Task prompt: Update the records below by changing every occurrence of "povo" to "público" and leaving all other text unchanged.

Data supplied:

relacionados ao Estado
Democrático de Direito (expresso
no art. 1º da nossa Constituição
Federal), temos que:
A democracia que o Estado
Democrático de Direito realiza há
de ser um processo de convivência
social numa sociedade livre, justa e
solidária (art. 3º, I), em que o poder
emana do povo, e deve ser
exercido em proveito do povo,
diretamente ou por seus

Result below:
relacionados ao Estado
Democrático de Direito (expresso
no art. 1º da nossa Constituição
Federal), temos que:
A democracia que o Estado
Democrático de Direito realiza há
de ser um processo de convivência
social numa sociedade livre, justa e
solidária (art. 3º, I), em que o poder
emana do público, e deve ser
exercido em proveito do público,
diretamente ou por seus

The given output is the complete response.